#### EXCERPTED TEXT

= Chou Jih-haw =

Chou Jih-haw (周志浩) is a Taiwanese dentist and epidemiologist who was the director-general of the Taiwan Centers for Disease Control from 2016 to 2023.

== Life and career ==
Chou earned his dental degree in 1984 at Taipei Medical College. Between 1984 and 1986, Chou worked as a dentist in Changhua. He then received training in epidemiology from the Department of Health until 1989 and was affiliated with the DOH's Bureau of Communicable Disease Control from 1987 to 1989, when he was reassigned to serve as a leader of a branch of another DOH agency, the National Quarantine Service. During his tenure with the National Quarantine Service, Chou completed a master's in public health from National Taiwan University, where he specialized in epidemiology, and the University of California, Berkeley specialized in biochemistry . Both of his Master degrees were completed in 1992. Chou left the Department of Health for a post within the Taipei City Government's health department in 1997, leading research, planning, and development until 1999. From 1999 to 2003, he was deputy health commissioner of the Taipei County Government. After some time as leader of the Taipei County health department, Chou returned to the Executive Yuan's Department of Health as deputy director-general of the Taiwan Centers for Disease Control in 2003. During 2016, Chou was promoted to director-general of the Taiwan CDC, replacing Steve Kuo. In February 2023, Chou succeeded Shih Chung-liang as deputy minister of health, and was replaced at the Taiwan CDC by Chuang Jen-hsiang.

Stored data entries
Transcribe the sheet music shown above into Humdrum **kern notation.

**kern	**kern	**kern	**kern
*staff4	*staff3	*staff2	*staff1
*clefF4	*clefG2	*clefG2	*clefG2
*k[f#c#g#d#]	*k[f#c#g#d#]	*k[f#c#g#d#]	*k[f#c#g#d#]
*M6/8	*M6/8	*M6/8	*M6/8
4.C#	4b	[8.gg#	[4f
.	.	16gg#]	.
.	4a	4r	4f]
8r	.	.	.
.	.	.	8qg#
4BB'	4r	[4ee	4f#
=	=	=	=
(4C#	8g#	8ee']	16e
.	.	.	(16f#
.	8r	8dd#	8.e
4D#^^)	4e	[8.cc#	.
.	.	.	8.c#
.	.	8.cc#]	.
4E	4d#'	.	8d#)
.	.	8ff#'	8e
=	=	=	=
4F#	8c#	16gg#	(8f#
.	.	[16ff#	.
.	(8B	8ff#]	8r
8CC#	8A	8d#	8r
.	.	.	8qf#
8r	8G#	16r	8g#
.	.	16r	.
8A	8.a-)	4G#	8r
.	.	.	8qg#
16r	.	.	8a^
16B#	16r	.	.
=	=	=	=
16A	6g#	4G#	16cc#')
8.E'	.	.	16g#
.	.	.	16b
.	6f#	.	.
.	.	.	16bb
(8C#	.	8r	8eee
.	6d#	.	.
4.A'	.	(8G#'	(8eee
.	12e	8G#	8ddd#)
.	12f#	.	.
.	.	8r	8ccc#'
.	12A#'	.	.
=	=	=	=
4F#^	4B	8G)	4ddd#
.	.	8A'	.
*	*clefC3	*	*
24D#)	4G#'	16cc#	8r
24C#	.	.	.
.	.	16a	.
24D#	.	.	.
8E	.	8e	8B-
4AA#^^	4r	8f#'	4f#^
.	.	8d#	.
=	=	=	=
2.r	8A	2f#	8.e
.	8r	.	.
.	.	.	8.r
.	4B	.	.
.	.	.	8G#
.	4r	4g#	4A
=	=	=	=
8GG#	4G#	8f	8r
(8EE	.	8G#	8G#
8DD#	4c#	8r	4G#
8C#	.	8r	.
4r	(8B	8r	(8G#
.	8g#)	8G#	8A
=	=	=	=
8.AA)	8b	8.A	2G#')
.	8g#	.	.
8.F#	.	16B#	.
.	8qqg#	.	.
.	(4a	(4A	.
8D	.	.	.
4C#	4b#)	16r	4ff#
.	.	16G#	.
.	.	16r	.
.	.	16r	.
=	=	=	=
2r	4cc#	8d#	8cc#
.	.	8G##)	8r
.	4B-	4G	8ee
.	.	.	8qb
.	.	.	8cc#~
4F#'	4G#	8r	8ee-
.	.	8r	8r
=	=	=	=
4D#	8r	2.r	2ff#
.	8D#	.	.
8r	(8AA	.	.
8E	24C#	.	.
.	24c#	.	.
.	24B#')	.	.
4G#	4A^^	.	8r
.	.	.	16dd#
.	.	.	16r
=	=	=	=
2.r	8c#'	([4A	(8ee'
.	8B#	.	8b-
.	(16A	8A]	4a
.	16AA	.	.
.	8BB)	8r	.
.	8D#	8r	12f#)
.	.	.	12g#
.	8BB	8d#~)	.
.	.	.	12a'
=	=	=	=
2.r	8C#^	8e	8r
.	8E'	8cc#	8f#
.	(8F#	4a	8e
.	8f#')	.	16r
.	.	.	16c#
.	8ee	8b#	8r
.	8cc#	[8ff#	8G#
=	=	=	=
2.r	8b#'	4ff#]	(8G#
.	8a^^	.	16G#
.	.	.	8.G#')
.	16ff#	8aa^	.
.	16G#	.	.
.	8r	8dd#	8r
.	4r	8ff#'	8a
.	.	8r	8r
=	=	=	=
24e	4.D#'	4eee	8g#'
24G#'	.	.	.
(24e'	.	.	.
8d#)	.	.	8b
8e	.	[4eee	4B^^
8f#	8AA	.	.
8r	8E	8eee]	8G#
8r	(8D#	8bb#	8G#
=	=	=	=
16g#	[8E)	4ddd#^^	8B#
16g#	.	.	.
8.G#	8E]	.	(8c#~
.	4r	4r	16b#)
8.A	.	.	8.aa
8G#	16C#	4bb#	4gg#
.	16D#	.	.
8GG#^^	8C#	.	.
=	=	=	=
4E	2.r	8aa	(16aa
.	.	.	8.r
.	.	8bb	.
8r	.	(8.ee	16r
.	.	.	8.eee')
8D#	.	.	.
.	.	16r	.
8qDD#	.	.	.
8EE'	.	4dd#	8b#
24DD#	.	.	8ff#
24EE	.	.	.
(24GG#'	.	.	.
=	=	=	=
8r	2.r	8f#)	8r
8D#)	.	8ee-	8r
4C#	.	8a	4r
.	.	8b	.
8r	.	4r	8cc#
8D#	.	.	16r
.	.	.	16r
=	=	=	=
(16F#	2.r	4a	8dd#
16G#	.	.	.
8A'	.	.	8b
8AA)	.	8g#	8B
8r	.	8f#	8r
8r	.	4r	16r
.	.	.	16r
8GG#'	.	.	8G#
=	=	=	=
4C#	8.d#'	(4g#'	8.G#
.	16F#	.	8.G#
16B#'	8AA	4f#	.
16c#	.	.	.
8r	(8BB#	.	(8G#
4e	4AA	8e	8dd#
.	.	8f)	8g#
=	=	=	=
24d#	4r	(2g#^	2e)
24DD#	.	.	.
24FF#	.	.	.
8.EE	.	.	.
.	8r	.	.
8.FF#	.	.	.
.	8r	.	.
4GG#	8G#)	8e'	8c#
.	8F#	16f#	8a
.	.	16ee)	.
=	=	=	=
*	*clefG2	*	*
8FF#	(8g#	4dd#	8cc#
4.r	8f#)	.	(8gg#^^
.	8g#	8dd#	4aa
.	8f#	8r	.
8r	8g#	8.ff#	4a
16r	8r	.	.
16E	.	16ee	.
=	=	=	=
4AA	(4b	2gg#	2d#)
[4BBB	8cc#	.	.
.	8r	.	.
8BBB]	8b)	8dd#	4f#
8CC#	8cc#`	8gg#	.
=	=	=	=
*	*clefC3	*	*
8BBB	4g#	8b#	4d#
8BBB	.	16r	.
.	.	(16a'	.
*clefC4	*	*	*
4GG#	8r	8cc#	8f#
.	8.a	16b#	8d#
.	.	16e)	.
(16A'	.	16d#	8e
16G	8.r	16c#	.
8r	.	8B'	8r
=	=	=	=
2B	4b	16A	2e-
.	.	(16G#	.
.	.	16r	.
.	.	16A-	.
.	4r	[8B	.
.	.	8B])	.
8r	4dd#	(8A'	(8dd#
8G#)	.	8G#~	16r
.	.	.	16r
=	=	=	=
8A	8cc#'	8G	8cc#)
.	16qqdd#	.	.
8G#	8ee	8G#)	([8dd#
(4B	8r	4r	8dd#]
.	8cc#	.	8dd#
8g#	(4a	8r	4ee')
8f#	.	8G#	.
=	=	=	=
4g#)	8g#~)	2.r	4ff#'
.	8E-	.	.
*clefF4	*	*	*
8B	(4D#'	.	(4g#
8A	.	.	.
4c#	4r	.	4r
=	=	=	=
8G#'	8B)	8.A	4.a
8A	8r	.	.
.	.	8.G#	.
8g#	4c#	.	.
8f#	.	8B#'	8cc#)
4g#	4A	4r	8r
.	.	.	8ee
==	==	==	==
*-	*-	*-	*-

#### BRIEF 1
According to the text on Chou Jih-haw, in which city did he work as a dentist from 1984 to 1986?
#### BRIEF 2
Write out the part of the text on Chou Jih-haw that opens with the words containing "Chou Jih-haw (周志浩)" and closes with "2016 to 2023.".

#### PROBLEM SOLUTION 1
He worked as a dentist in Changhua.

#### PROBLEM SOLUTION 2
Chou Jih-haw (周志浩) is a Taiwanese dentist and epidemiologist who was the director-general of the Taiwan Centers for Disease Control from 2016 to 2023.